• [Text block]:
'''

While I do not have a particularly clear memory of the events that followed, they do constitute proof that modern hang gliders -- and presumably red-tailed hawks as well -- are sturdy, stable, and can recover from unusual attitudes.

A Final Bird Story
or
Sometimes the Bird Wins

Dunlap once again. I was lonely, unhappy, depressed, and my beloved Sport 150E was all I had left in the world. I set up, launched, and sought solace in flight. At 8000' MSL over Delilah Lookout I spotted a golden eagle.

Golden eagles are rare at Dunlap. Dunlap is red-tailed hawk country, I don't know why. Perhaps it has something to do with the terrain -- the vegetation may not provide an adequate habitat for an eagle's preferred prey. This eagle was a curiosity.

It was also directly below me, in the same thermal, traveling at precisely the same course and speed. Only our climb rates were different: as I watched, the eagle grew closer.

She -- I assume the bird was female because of her enormous size -- gave no indication she was aware of my presence. It is possible that she did not see me; eagles fear no predator in the skies, and it is reputed that they, alone among birds of prey, never look above or behind them.

'''

Items from a dataset
'''

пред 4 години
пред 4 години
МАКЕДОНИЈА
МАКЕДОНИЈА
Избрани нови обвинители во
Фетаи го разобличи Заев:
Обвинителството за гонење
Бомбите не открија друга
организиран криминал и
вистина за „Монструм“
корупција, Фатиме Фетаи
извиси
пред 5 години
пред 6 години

'''
'''

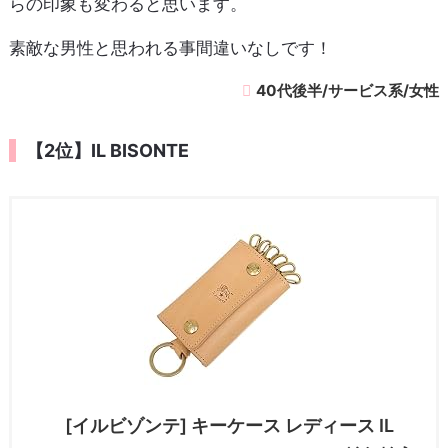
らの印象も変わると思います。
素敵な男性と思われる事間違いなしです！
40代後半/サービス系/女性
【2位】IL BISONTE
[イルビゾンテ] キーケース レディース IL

'''

• [Assigned task 1]: Copy the eagle passage word for word, starting at "Dunlap once again." and ending at "a golden eagle.".
• [Assigned task 2]: Check each statement against the eagle passage and answer yes or no, quoting the words that decide it. (a) Golden eagles are common at Dunlap. (b) The golden eagle was spotted at 8000' MSL over Delilah Lookout. (c) The writer and the eagle had different climb rates.
These items are separate material that stands apart from the eagle passage.

• [Output 1]:
Dunlap once again. I was lonely, unhappy, depressed, and my beloved Sport 150E was all I had left in the world. I set up, launched, and sought solace in flight. At 8000' MSL over Delilah Lookout I spotted a golden eagle.

• [Output 2]:
(a) No: "Golden eagles are rare at Dunlap."
(b) Yes: "At 8000' MSL over Delilah Lookout I spotted a golden eagle."
(c) Yes: "Only our climb rates were different"